Gli allenamenti sono guidati dal tecnico German Parra insieme a un’educatrice e a una psicoterapeuta del SerD. Ogni esercizio è un’occasione per confrontarsi, riflettere e sperimentare la collaborazione. «Le persone affette da dipendenza vivono spesso in solitudine», sottolinea il Direttore del SerD, Dottor Gerardo Di Carlo, «lo sport diventa un ponte verso il mondo e verso l’altro». E infatti, non si tratta solo di passaggi e placcaggi: ogni movimento sul campo è integrato a momenti di riflessione, laboratori e discussioni guidate, con attenzione costante alla crescita individuale e collettiva.
Non mancano momenti di socialità e divertimento, pensati per rinforzare il senso di comunità.

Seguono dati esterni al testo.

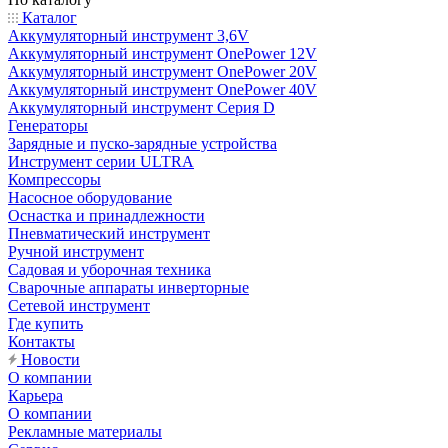
Каталог
Аккумуляторный инструмент 3,6V
Аккумуляторный инструмент OnePower 12V
Аккумуляторный инструмент OnePower 20V
Аккумуляторный инструмент OnePower 40V
Аккумуляторный инструмент Серия D
Генераторы
Зарядные и пуско-зарядные устройства
Инструмент серии ULTRA
Компрессоры
Насосное оборудование
Оснастка и принадлежности
Пневматический инструмент
Ручной инструмент
Садовая и уборочная техника
Сварочные аппараты инверторные
Сетевой инструмент
Где купить
Контакты
Новости
О компании
Карьера
О компании
Рекламные материалы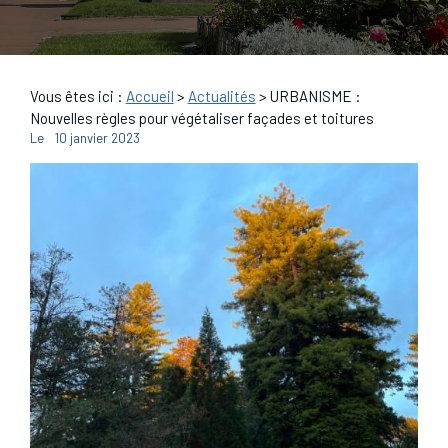
Vous êtes ici :
Accueil
>
Actualités
> URBANISME :
Nouvelles règles pour végétaliser façades et toitures
Le
10 janvier 2023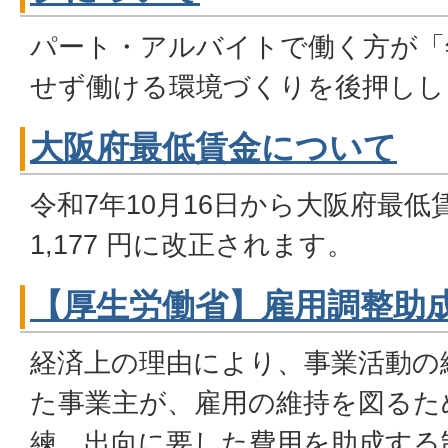
パート・アルバイトで働く方が「
せず働ける環境づくりを後押しし
大阪府最低賃金について
令和7年10月16日から大阪府最低
1,177 円に改正されます。
【厚生労働省】雇用調整助
経済上の理由により、事業活動の
た事業主が、雇用の維持を図るた
練、出向に要した費用を助成する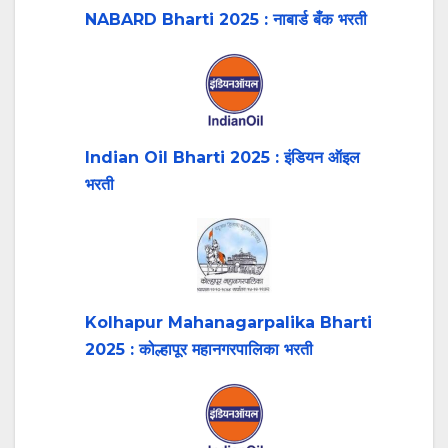
NABARD Bharti 2025 : नाबार्ड बँक भरती
Indian Oil Bharti 2025 : इंडियन ऑइल
भरती
Kolhapur Mahanagarpalika Bharti
2025 : कोल्हापूर महानगरपालिका भरती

Dalle pizzate alla Comunità Terapeutica La Svolta alle grigliate di Asado al campo, i pazienti hanno l’occasione di condividere esperienze con allenatori, dirigenti e rappresentanti della FIR. «Il progetto è pensato per creare motivazione e appartenenza», racconta Parra, «non solo per insegnare sport, ma per far crescere persone».
Il percorso dimostra quanto lo sport possa essere uno strumento educativo potente: sul campo si impara a rispettare gli altri, a gestire le emozioni e a misurarsi con regole comuni. L’attività fisica diventa occasione di consapevolezza corporea, mentre la socialità rafforza legami, fiducia e autonomia. «Partecipare agli allenamenti, condividere impegno e regole è una preziosa opportunità di salute e di nuove motivazioni», riprende Di Carlo, ricordando come il rugby possa fungere da palestra di vita.
In questo contesto, la palla ovale non è più solo un oggetto di gioco: diventa simbolo di riscatto, di integrazione, di speranza. È la testimonianza concreta che il reinserimento sociale passa anche dalla disciplina, dalla condivisione e dalla capacità di affrontare le sfide insieme. Come sottolinea Fida, «il rugby è uno strumento per crescere come individui e come comunità».
Ed è proprio così: tra placcaggi, passaggi e mete, il progetto “Metaa!” dimostra che il futuro si costruisce con valori condivisi, fatica e sorrisi. Come direbbero i francesi, «Le sport est un langage universel qui ouvre des portes vers la vie».